I'm curious how much of the article count biographies in general (of either living or dead people) make up as well. I guess you'd have to follow the category tree of the (much less well known) [[Category:Dead_people]] to figure that out and add the two up ... the upper-level people categories seem a bit disorganized.
I'm curious about this too, but ideas that include the words "follow the category tree" are generally complete non-starters if you care about remotely sane results.
I really wanted to break all of Wikipedia down into a dozen or so top level categories so I can make a stacked line graph showing the composition over time... but I've found no way of breaking up the articles using automated category analysis that doesn't produce utterly rubbish results.
I haven't looked specifically at doing that to identify dead people articles... and I will... but I do not have high hopes. My past experience suggests that the results will be nearly useless.
The interesting graph could be based on the distribution in the category series "yyyy deaths".

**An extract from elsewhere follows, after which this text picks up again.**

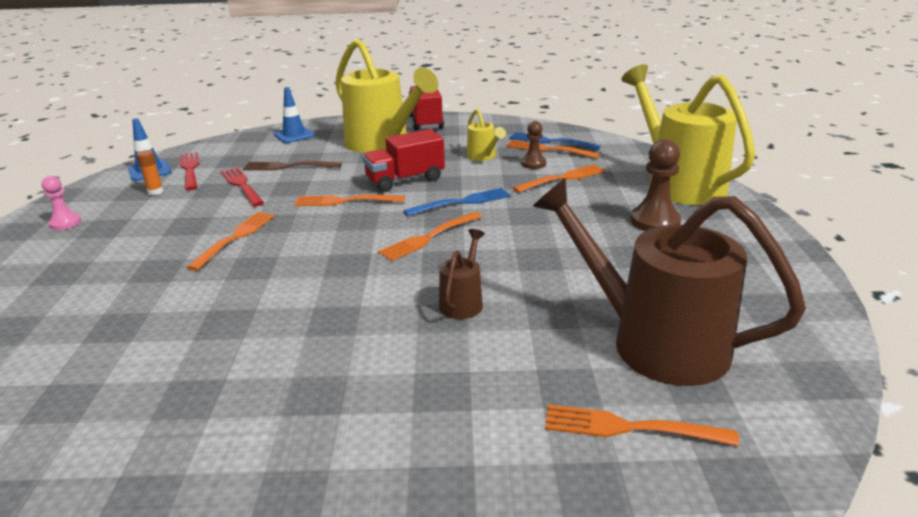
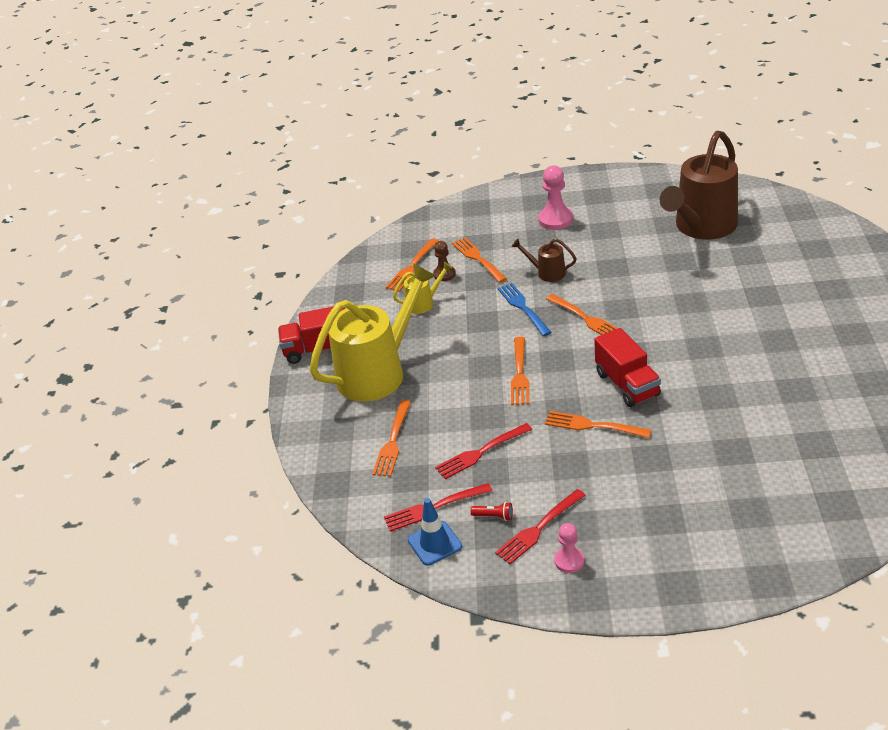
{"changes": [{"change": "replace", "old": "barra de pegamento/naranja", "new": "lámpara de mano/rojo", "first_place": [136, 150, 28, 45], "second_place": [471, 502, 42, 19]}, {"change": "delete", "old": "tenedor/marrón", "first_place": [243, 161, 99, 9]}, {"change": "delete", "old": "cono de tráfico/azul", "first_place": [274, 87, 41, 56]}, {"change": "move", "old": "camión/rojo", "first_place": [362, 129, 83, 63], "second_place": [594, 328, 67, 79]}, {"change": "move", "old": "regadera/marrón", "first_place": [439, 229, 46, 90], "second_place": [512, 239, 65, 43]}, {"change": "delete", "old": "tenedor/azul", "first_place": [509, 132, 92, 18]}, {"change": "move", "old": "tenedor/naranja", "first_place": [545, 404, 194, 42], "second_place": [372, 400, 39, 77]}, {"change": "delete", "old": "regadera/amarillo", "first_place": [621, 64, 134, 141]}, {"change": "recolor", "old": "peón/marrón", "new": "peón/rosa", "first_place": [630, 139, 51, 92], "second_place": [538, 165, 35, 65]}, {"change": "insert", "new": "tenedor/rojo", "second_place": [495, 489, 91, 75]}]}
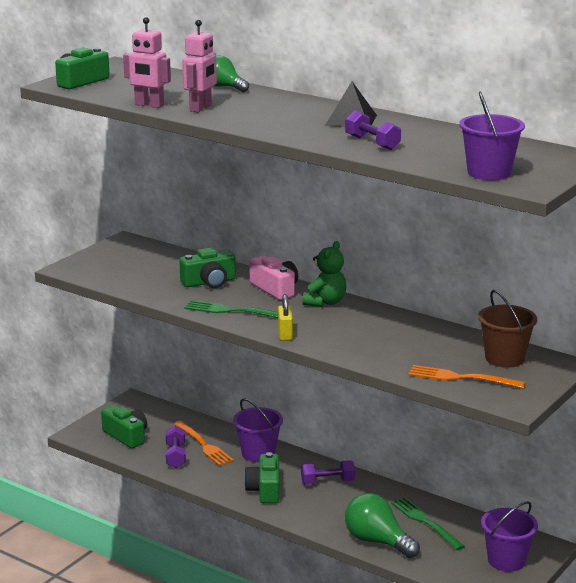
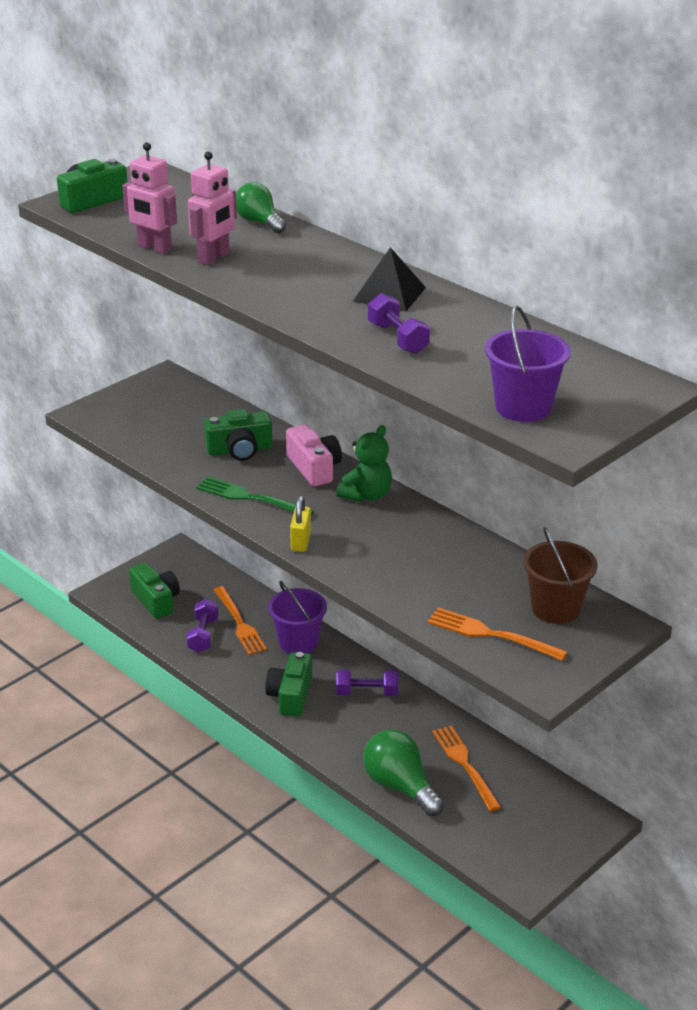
{"changes": [{"change": "recolor", "old": "tenedor/verde", "new": "tenedor/naranja", "first_place": [391, 497, 74, 53], "second_place": [432, 725, 69, 86]}, {"change": "delete", "old": "balde/morado", "first_place": [481, 501, 57, 71]}]}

Re: Rambot -- it's a self-fulfilling prophecy :) if you have articles about places, then clearly you need articles about people who live in those places... right?
I'm sure that this is a sub-subject worthy of a research paper on its own. Some kind of spontaneous symmetry breaking? "What you lack is what you get" becomes "What you're getting you get more of" which becomes "What you've got you get more of"? ;)
My impression would be that Rambot had more to do with the 2002 dip in the graph. There were complaints long after that all these small towns were overwhelming "random article" selection. If the biography articles represent the low-hanging fruit then Rambot was picking them up off the ground.